Bethlehem, in the West Bank, remains a difficult place to get to. I recall being searched by armed Israeli police and having my passport scrutinized before being allowed to proceed to the Church of the Nativity. The photo above shows not a manger but a chaotic presence of a border wall which surrounds Bethlehem. This photograph does not grace our Christmas cards nor our Christmas Nativity! “The Walled Off Hotel” has been created by the artist Banksy to highlight a very real crisis. More on the artwork can be found using the link https://walledoffhotel.com/ As I mentioned in my recent post the Church of the Nativity in Bethlehem will not be holding services this Christmas due to the war.

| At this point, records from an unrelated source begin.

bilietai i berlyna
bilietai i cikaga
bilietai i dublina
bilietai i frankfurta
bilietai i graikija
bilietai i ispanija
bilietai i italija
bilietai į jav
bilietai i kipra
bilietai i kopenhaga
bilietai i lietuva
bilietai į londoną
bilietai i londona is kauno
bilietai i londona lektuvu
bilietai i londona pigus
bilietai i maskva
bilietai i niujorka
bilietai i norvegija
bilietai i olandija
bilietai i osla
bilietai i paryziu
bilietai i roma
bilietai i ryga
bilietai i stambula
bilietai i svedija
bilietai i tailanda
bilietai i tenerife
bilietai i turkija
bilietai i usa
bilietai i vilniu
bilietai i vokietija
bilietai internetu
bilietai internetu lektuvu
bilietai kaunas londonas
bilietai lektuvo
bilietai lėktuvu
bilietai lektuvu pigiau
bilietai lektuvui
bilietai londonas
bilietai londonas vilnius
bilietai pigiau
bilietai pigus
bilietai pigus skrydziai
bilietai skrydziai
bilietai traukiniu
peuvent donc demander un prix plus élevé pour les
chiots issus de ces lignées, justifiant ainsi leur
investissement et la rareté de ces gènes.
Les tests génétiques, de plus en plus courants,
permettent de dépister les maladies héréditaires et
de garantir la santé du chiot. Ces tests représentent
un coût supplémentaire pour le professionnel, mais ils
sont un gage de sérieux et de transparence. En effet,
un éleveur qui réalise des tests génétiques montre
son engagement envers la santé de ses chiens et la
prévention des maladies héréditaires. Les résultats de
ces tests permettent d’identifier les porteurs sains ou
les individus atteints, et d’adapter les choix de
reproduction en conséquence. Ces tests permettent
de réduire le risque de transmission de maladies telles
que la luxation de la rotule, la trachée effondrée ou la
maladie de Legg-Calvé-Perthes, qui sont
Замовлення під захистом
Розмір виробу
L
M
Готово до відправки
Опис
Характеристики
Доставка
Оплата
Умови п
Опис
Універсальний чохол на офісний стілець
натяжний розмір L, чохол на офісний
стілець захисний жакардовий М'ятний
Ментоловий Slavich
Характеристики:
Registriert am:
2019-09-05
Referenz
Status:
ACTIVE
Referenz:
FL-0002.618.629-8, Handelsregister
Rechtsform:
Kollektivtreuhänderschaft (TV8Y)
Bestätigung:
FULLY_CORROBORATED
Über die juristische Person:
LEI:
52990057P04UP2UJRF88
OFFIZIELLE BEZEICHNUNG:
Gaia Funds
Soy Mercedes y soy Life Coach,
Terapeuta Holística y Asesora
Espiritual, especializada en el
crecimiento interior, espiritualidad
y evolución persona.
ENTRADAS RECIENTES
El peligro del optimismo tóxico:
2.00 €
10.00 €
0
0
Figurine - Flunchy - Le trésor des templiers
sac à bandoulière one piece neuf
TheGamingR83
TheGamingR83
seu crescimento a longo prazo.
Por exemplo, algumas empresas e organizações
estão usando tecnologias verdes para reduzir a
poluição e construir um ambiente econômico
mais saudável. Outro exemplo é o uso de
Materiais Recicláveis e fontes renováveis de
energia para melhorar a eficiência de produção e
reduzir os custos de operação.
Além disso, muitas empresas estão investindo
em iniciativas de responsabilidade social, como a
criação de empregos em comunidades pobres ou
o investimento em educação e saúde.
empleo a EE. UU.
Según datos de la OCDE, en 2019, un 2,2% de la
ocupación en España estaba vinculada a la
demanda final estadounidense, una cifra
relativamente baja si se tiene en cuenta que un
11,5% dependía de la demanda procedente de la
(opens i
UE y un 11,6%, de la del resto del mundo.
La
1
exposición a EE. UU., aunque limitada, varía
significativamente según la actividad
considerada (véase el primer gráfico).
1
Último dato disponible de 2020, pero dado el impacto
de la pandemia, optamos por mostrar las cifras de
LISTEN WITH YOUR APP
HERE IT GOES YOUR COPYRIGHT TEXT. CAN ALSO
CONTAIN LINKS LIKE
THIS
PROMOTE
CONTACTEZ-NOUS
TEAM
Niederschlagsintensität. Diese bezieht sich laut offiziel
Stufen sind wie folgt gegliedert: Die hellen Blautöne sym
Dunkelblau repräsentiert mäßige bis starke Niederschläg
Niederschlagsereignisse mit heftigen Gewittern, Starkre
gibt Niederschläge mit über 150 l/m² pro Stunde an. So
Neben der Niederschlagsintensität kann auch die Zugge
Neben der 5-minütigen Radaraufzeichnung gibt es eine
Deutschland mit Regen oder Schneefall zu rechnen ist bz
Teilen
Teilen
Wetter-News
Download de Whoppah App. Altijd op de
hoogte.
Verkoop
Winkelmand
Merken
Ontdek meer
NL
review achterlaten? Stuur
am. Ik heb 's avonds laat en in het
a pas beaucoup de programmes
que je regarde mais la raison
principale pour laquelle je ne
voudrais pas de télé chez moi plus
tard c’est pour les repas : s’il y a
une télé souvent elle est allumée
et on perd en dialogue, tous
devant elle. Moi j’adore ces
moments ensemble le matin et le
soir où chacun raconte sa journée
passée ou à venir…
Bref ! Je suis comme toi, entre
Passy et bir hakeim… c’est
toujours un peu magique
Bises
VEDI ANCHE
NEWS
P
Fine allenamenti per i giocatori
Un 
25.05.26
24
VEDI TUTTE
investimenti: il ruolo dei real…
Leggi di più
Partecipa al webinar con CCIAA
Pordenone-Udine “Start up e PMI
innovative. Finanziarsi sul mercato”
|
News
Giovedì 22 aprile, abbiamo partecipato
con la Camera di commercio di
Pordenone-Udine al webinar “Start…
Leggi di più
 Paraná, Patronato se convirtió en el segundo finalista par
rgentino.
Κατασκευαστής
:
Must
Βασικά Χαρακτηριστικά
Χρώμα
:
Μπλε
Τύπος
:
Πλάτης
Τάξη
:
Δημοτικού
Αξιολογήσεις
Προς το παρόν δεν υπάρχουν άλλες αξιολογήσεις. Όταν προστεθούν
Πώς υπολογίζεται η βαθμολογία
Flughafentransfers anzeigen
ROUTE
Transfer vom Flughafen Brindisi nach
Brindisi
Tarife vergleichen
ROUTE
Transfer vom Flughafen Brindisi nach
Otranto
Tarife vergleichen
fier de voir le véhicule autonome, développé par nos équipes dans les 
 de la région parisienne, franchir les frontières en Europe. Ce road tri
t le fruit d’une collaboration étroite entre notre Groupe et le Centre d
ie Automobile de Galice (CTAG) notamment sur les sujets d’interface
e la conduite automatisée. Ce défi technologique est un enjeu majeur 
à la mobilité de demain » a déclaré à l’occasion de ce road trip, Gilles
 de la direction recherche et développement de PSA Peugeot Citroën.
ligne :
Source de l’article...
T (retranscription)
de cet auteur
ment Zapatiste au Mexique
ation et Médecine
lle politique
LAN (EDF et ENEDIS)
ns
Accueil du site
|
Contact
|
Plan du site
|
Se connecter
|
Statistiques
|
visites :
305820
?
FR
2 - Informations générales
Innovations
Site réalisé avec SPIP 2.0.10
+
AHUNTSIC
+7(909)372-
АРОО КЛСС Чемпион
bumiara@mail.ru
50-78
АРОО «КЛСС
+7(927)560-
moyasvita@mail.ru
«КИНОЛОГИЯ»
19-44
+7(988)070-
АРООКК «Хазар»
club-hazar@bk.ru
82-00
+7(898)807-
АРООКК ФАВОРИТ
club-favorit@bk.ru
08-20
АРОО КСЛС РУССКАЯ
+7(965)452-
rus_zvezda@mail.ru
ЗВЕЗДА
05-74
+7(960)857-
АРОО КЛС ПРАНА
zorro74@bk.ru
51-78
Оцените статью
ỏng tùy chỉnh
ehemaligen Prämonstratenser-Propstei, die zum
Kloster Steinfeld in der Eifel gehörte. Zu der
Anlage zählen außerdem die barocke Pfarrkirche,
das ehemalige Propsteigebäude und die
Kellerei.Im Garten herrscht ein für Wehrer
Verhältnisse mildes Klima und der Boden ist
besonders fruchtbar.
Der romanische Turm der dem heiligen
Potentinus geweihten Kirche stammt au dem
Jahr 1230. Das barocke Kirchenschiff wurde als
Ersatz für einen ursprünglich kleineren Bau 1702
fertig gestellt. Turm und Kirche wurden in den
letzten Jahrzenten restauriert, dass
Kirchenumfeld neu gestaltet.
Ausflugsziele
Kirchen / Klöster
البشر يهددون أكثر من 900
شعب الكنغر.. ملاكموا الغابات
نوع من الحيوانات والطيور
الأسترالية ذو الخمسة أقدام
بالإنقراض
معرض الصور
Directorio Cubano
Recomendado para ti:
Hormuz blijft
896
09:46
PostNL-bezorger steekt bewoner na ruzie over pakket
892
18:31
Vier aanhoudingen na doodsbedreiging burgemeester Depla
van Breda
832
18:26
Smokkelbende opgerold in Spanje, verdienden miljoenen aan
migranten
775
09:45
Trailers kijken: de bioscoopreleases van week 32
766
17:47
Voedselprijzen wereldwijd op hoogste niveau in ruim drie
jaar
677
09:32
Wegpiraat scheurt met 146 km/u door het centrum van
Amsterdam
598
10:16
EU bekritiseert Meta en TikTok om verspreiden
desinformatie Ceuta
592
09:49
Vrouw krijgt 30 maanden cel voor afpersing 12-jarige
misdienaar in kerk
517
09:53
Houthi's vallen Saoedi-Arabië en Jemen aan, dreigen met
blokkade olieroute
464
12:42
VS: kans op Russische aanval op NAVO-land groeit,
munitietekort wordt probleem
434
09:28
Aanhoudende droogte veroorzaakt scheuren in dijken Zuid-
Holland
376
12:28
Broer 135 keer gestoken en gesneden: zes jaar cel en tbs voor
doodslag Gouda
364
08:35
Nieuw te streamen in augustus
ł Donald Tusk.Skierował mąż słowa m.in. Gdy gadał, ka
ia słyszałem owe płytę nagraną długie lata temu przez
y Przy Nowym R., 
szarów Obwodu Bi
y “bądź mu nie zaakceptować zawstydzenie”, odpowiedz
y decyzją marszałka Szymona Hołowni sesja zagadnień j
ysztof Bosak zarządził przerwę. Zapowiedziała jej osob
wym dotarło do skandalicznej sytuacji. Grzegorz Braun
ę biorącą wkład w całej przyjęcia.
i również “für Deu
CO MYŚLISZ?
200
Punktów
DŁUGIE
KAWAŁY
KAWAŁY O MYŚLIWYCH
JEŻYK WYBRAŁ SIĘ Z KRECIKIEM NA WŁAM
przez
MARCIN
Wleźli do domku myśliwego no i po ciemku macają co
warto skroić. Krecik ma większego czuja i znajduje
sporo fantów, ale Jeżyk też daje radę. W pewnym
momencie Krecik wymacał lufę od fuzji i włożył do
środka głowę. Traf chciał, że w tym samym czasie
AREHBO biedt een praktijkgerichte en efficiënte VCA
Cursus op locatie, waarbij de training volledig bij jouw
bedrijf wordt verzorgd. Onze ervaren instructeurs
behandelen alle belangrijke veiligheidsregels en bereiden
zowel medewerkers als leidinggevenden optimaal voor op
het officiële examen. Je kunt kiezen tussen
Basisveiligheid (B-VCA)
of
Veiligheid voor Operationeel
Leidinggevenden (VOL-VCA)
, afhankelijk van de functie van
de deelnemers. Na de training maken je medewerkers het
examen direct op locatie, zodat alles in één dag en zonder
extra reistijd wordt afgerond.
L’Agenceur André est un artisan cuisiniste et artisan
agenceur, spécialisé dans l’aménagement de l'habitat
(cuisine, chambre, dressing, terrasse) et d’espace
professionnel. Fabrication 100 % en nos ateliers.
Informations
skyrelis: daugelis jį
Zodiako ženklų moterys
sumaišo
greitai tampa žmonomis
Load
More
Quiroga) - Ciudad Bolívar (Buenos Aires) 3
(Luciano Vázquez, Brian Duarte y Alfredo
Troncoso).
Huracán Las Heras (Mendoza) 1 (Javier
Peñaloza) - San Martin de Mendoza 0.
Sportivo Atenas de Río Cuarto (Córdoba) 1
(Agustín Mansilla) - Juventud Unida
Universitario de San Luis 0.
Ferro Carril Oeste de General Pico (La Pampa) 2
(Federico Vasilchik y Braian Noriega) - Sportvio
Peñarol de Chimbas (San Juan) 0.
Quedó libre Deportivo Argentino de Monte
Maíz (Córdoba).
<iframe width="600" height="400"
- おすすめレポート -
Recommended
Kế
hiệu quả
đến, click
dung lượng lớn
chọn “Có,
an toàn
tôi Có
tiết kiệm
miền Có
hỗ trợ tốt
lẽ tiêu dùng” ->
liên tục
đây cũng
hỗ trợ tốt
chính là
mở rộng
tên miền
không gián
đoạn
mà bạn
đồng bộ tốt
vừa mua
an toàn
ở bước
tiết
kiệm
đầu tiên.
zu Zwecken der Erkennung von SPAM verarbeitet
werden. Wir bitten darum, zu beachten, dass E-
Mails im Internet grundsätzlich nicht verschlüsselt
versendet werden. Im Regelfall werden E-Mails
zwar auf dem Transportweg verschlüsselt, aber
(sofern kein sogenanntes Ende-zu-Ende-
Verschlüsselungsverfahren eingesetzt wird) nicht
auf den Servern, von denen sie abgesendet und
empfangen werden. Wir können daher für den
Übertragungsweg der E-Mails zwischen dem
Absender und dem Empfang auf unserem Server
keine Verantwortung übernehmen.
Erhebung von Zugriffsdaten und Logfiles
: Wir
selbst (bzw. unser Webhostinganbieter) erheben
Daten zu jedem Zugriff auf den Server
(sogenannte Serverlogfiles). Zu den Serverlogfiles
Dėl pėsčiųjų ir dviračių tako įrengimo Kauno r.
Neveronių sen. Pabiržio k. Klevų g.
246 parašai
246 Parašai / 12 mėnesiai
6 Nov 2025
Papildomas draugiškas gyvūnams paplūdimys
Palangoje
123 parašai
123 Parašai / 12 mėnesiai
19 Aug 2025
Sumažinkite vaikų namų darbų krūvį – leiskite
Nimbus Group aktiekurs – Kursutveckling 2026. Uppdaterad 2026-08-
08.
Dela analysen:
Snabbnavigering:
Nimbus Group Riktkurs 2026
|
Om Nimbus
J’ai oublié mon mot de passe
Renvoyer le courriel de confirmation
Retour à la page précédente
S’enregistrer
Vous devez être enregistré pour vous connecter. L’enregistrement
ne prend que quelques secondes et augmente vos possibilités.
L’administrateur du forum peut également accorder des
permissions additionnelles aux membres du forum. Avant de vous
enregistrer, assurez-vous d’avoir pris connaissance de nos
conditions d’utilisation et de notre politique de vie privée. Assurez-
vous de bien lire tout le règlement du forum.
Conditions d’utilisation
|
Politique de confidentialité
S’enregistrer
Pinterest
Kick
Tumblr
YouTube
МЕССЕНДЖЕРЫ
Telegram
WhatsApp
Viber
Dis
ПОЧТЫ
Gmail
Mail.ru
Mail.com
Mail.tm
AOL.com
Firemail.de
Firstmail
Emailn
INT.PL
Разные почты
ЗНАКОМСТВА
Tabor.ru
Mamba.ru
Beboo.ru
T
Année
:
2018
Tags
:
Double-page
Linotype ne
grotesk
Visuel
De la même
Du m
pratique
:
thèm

John Donne (1572-1631) writes his Holy Sonnets, La Crona, as a series of 7 sonnets, which build one upon the other as Donne uses the last line of each as the first line of the next in the series. Today, I use the third in the series – Nativity. Please take a moment, amidst all the sorrow and horror of war, to ponder the words “Immensity cloistered in thy dear womb” What hope and what challenge do these words convey to you? In this moment of such awfulness and despair the challenge is to hope with a radical hope which demands that we do not remain mere observers of what is happening elsewhere.
Nativity by John Donne
Immensity cloistered in thy dear womb,
Now leaves His well-belov’d imprisonment,
There He hath made Himself to His intent
Weak enough, now into the world to come;
But O, for thee, for Him, hath the inn no room?
Yet lay Him in this stall, and from the Orient,
Stars and wise men will travel to prevent
The effect of Herod’s jealous general doom.
Seest thou, my soul, with thy faith’s eyes, how He
Which fills all place, yet none holds Him, doth lie?
Was not His pity towards thee wondrous high,
That would have need to be pitied by thee?
Kiss Him, and with Him into Egypt go,
With His kind mother, who partakes thy woe.
A Prayer for Christmas Day:
Today, O God,
the soles of your feet
have touched the earth.
Today,
the backstreet, the forgotten place
have been lit up with significance.
Today,
the households of earth
welcome the King of heaven.
For you have come among us.
So may our songs rise to surround your throne
as our knees bend to salute your cradle. Amen.